-- Task description --
Some lines hold the string "para". Copy all of them from the material that follows.

_ _ _ _

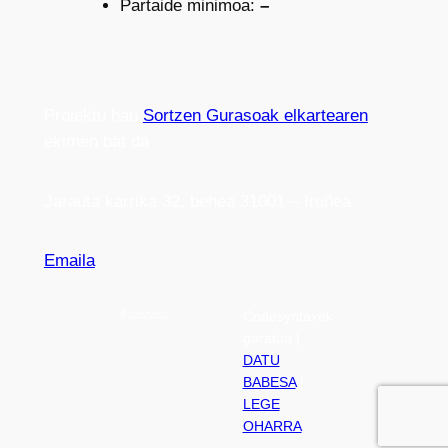
Partaide minimoa:
–
Proiektu hau
Sortzen Gurasoak elkartearen
ekimen bat da
Jarauta karrika 32, behea 31001 – Iruñea
Emaila
Codesyntaxek
garatua |
DATU
BABESA
|
LEGE
OHARRA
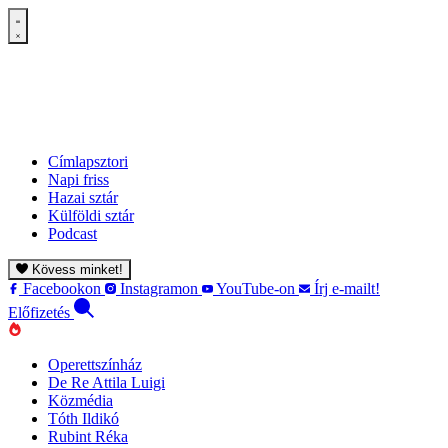
Címlapsztori
Napi friss
Hazai sztár
Külföldi sztár
Podcast
Kövess minket!
Facebookon
Instagramon
YouTube-on
Írj e-mailt!
Előfizetés
Operettszínház
De Re Attila Luigi
Közmédia
Tóth Ildikó
Rubint Réka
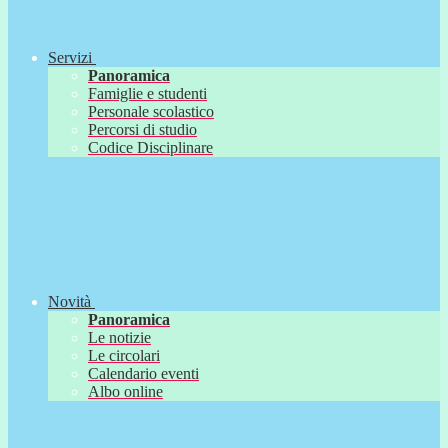
Servizi
Panoramica
Famiglie e studenti
Personale scolastico
Percorsi di studio
Codice Disciplinare
Novità
Panoramica
Le notizie
Le circolari
Calendario eventi
Albo online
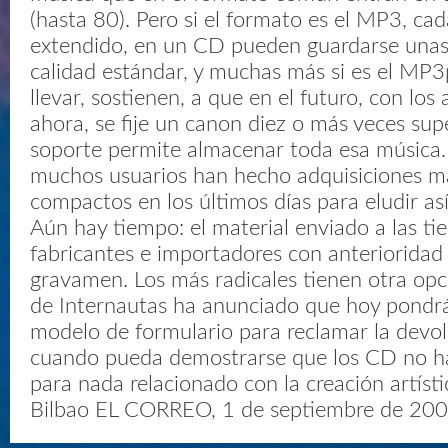
(hasta 80). Pero si el formato es el MP3, ca
extendido, en un CD pueden guardarse unas
calidad estándar, y muchas más si es el MP3p
llevar, sostienen, a que en el futuro, con lo
ahora, se fije un canon diez o más veces sup
soporte permite almacenar toda esa músic
muchos usuarios han hecho adquisiciones ma
compactos en los últimos días para eludir así
Aún hay tiempo: el material enviado a las ti
fabricantes e importadores con anterioridad
gravamen. Los más radicales tienen otra opci
de Internautas ha anunciado que hoy pondrá
modelo de formulario para reclamar la devo
cuando pueda demostrarse que los CD no h
para nada relacionado con la creación artíst
Bilbao EL CORREO, 1 de septiembre de 20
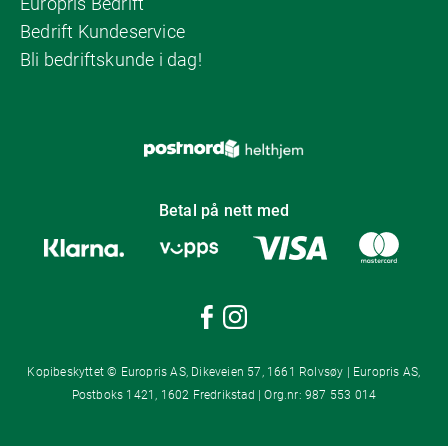
Europris Bedrift
Bedrift Kundeservice
Bli bedriftskunde i dag!
Betal på nett med
Kopibeskyttet © Europris AS, Dikeveien 57, 1661 Rolvsøy | Europris AS,
Postboks 1421, 1602 Fredrikstad | Org.nr: 987 553 014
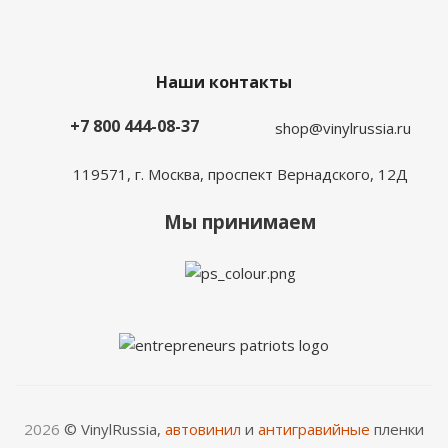
Наши контакты
+7 800 444-08-37
shop@vinylrussia.ru
119571,
г. Москва
, проспект Вернадского, 12Д
Мы принимаем
2026
© VinylRussia,
автовинил
и
антигравийные
пленки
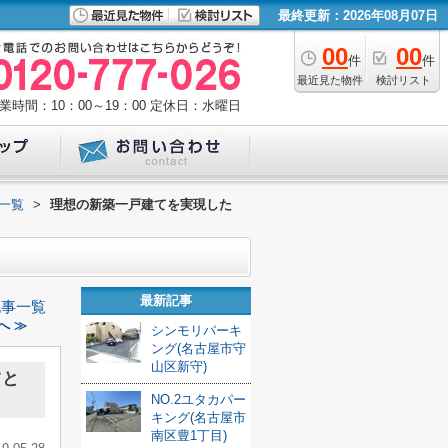
最終更新：2026年08月07日
00
00
件
件
最近見た物件
検討リスト
業時間：10：00～19：00
定休日：水曜日
一覧
>
理想の新築一戸建てを実現した
最新記事
記事一覧
へ ≫
シンモリパーキ
ング(名古屋市守
山区新守)
ツと
NO.2ユタカパー
キング(名古屋市
南区豊1丁目)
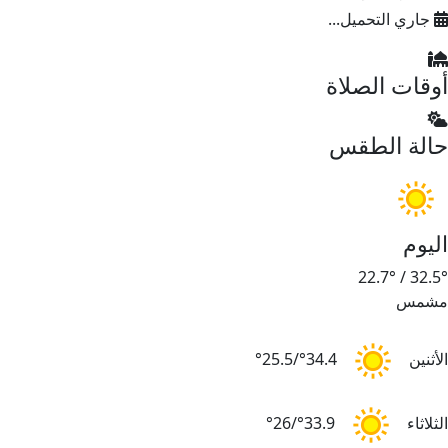
جاري التحميل...
أوقات الصلاة
حالة الطقس
اليوم
22.7°
/
32.5°
مشمس
الأثنين
34.4°/25.5°
الثلاثاء
33.9°/26°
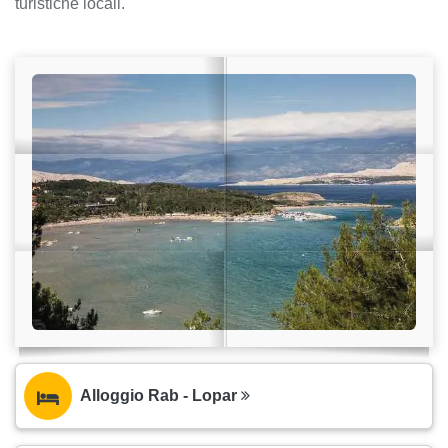
turistiche locali.
Alloggio Rab - Lopar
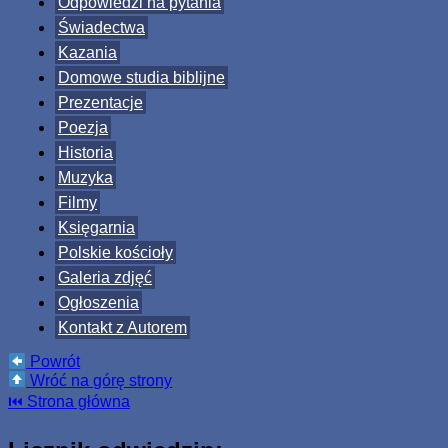
Odpowiedzi na pytania
Świadectwa
Kazania
Domowe studia biblijne
Prezentacje
Poezja
Historia
Muzyka
Filmy
Księgarnia
Polskie kościoły
Galeria zdjęć
Ogłoszenia
Kontakt z Autorem
Powrót
Wróć na górę strony
⏮ Strona główna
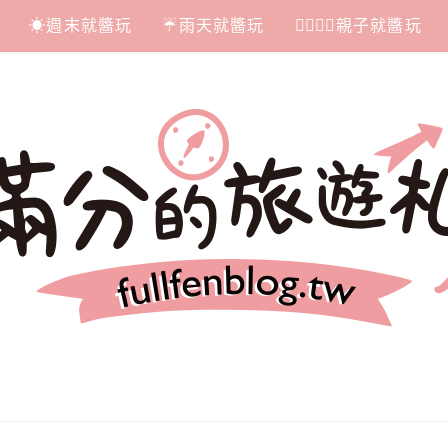
☀週末就醬玩
☔雨天就醬玩
👩‍❤‍💋‍👨親子就醬玩
札記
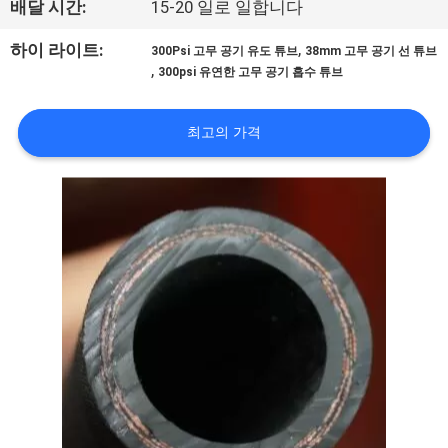
배달 시간:
15-20 일로 일합니다
공
,
하이 라이트:
300Psi 고무 공기 유도 튜브
38mm 고무 공기 선 튜브
장
,
300psi 유연한 고무 공기 흡수 튜브
견
최고의 가격
학
품
질
관
리
문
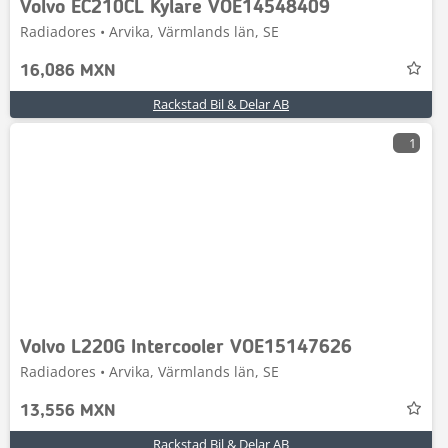
Volvo EC210CL Kylare VOE14548409
Radiadores • Arvika, Värmlands län, SE
16,086 MXN
Rackstad Bil & Delar AB
1
Volvo L220G Intercooler VOE15147626
Radiadores • Arvika, Värmlands län, SE
13,556 MXN
Rackstad Bil & Delar AB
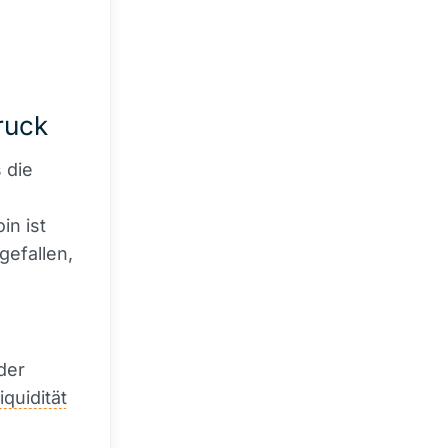
Druck
 die
in ist
gefallen,
der
iquidität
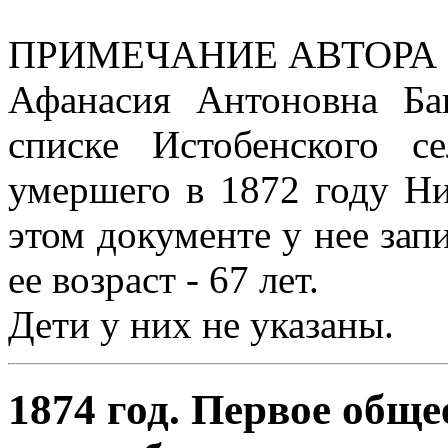
ПРИМЕЧАНИЕ АВТОРА 
Афанасия Антоновна Ба
списке Истобенского с
умершего в 1872 году Ни
этом документе у нее запи
ее возраст - 67 лет.
Дети у них не указаны.
1874 год. Первое обще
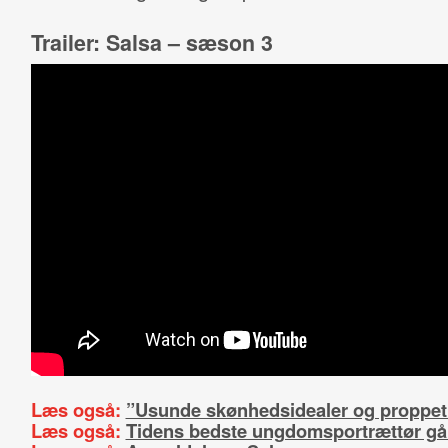
Trailer: Salsa – sæson 3
Læs også:
”Usunde skønhedsidealer og proppet
Læs også:
Tidens bedste ungdomsportrættør går 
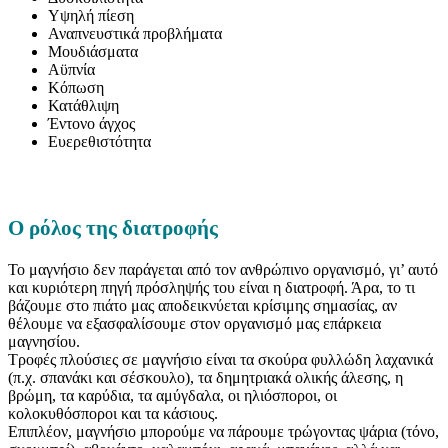
Υψηλή πίεση
Αναπνευστικά προβλήματα
Μουδιάσματα
Αϋπνία
Κόπωση
Κατάθλιψη
Έντονο άγχος
Ευερεθιστότητα
Ο ρόλος της διατροφής
Το μαγνήσιο δεν παράγεται από τον ανθρώπινο οργανισμό, γι’ αυτό
και κυριότερη πηγή πρόσληψής του είναι η διατροφή. Άρα, το τι
βάζουμε στο πιάτο μας αποδεικνύεται κρίσιμης σημασίας, αν
θέλουμε να εξασφαλίσουμε στον οργανισμό μας επάρκεια
μαγνησίου.
Τροφές πλούσιες σε μαγνήσιο είναι τα σκούρα φυλλώδη λαχανικά
(π.χ. σπανάκι και σέσκουλο), τα δημητριακά ολικής άλεσης, η
βρώμη, τα καρύδια, τα αμύγδαλα, οι ηλιόσποροι, οι
κολοκυθόσποροι και τα κάσιους.
Επιπλέον, μαγνήσιο μπορούμε να πάρουμε τρώγοντας ψάρια (τόνο,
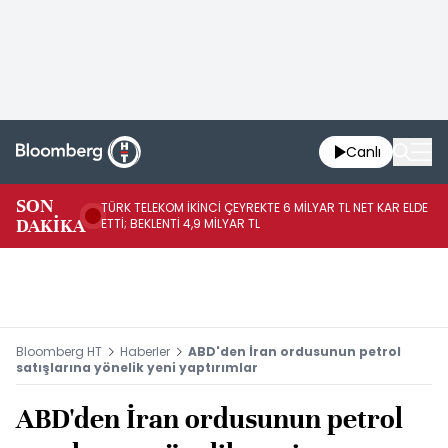
Canlı
SON
TÜRK TELEKOM İKİNCİ ÇEYREKTE 6 MİLYAR TL NET KAR ELDE
AB
DAKİKA
ETTİ; BEKLENTİ 4,9 MİLYAR TL
İR
Bloomberg HT
Haberler
ABD'den İran ordusunun petrol
satışlarına yönelik yeni yaptırımlar
ABD'den İran ordusunun petrol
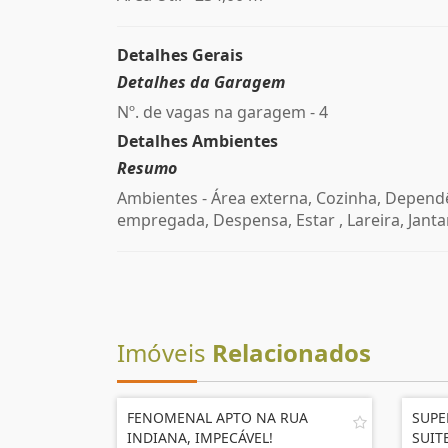
Detalhes Gerais
Detalhes da Garagem
Nº. de vagas na garagem - 4
Detalhes Ambientes
Resumo
Ambientes - Área externa, Cozinha, Depend
empregada, Despensa, Estar , Lareira, Janta
Imóveis
Relacionados
FENOMENAL APTO NA RUA
SUPE
INDIANA, IMPECÁVEL!
SUIT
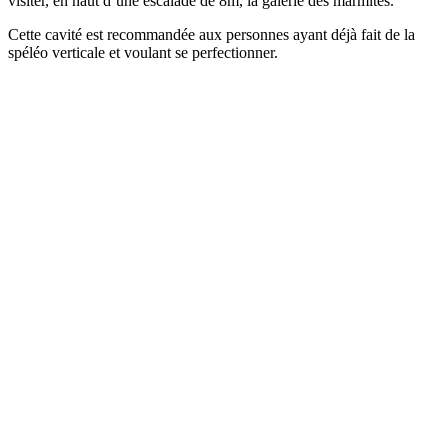
visiter, en haut d’une escalade de 8m, la galerie des marmites.
Cette cavité est recommandée aux personnes ayant déjà fait de la
spéléo verticale et voulant se perfectionner.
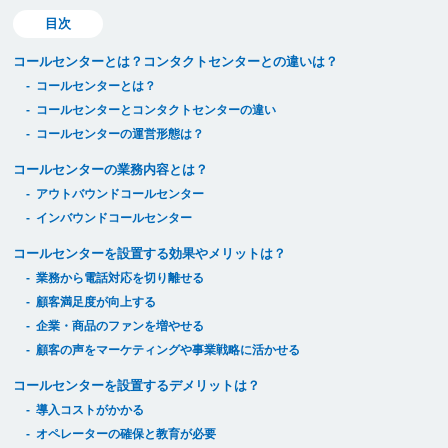
目次
コールセンターとは？コンタクトセンターとの違いは？
コールセンターとは？
コールセンターとコンタクトセンターの違い
コールセンターの運営形態は？
コールセンターの業務内容とは？
アウトバウンドコールセンター
インバウンドコールセンター
コールセンターを設置する効果やメリットは？
業務から電話対応を切り離せる
顧客満足度が向上する
企業・商品のファンを増やせる
顧客の声をマーケティングや事業戦略に活かせる
コールセンターを設置するデメリットは？
導入コストがかかる
オペレーターの確保と教育が必要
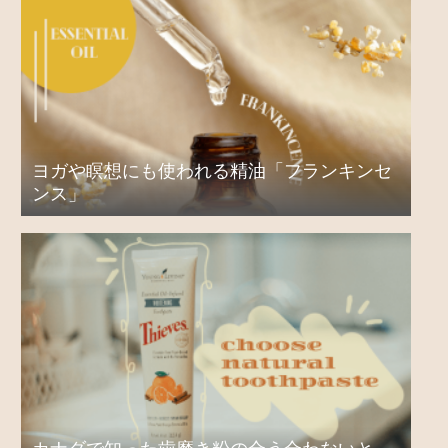
ヨガや瞑想にも使われる精油「フランキンセ
ンス」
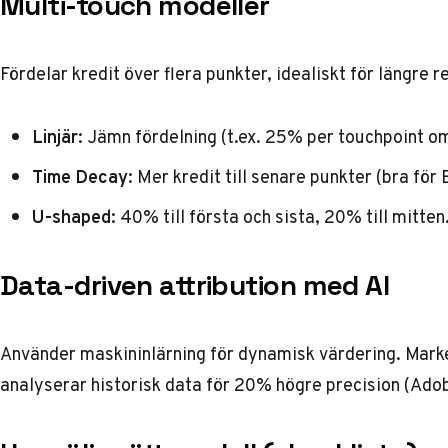
Multi-touch modeller
Fördelar kredit över flera punkter, idealiskt för längre r
Linjär
: Jämn fördelning (t.ex. 25% per touchpoint om
Time Decay
: Mer kredit till senare punkter (bra fö
U-shaped
: 40% till första och sista, 20% till mitten
Data-driven attribution med AI
Använder maskininlärning för dynamisk värdering. Mark
analyserar historisk data för 20% högre precision (
Ado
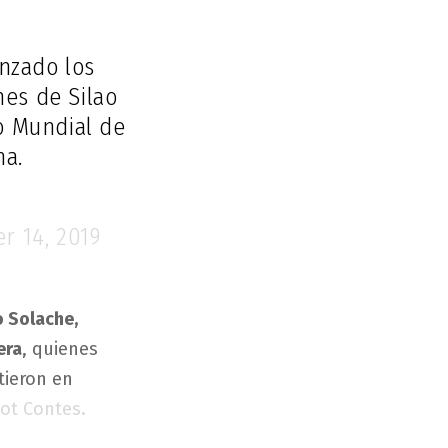
anzado los
enes de Silao
o Mundial de
na.
r 14, 2019
o Solache,
era
, quienes
tieron en
ot Contes.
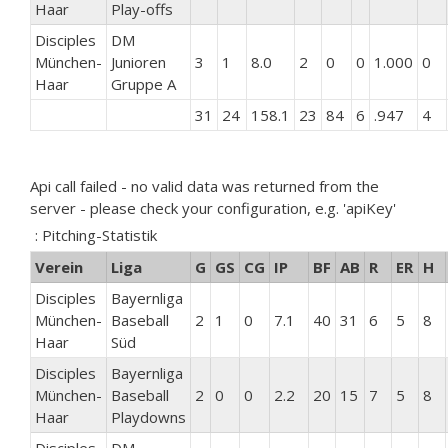
Haar
Play-offs
Disciples
DM
München-
Junioren
3
1
8.0
2
0
0
1.000
0
Haar
Gruppe A
31
24
158.1
23
84
6
.947
4
Api call failed - no valid data was returned from the
server - please check your configuration, e.g. 'apiKey'
: Pitching-Statistik
Verein
Liga
G
GS
CG
IP
BF
AB
R
ER
H
Disciples
Bayernliga
München-
Baseball
2
1
0
7.1
40
31
6
5
8
Haar
Süd
Disciples
Bayernliga
München-
Baseball
2
0
0
2.2
20
15
7
5
8
Haar
Playdowns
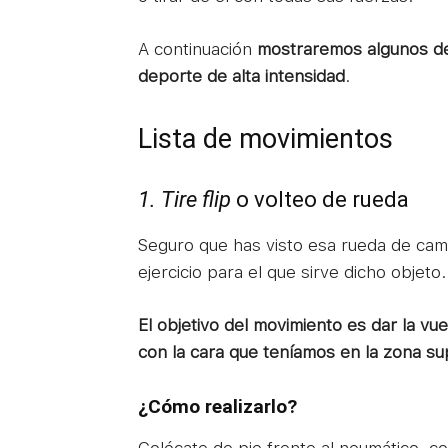
A continuación
mostraremos algunos de 
deporte de alta intensidad
.
Lista de movimientos
1. Tire flip
o volteo de rueda
Seguro que has visto esa rueda de cami
ejercicio para el que sirve dicho objeto.
El objetivo del movimiento es dar la vue
con la cara que teníamos en la zona su
¿Cómo realizarlo?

_ _ _ _

-- Response area --
compactos en los últimos días para eludir así
modelo de formulario para reclamar la devo
para nada relacionado con la creación artíst
ejercicio para el que sirve dicho objeto.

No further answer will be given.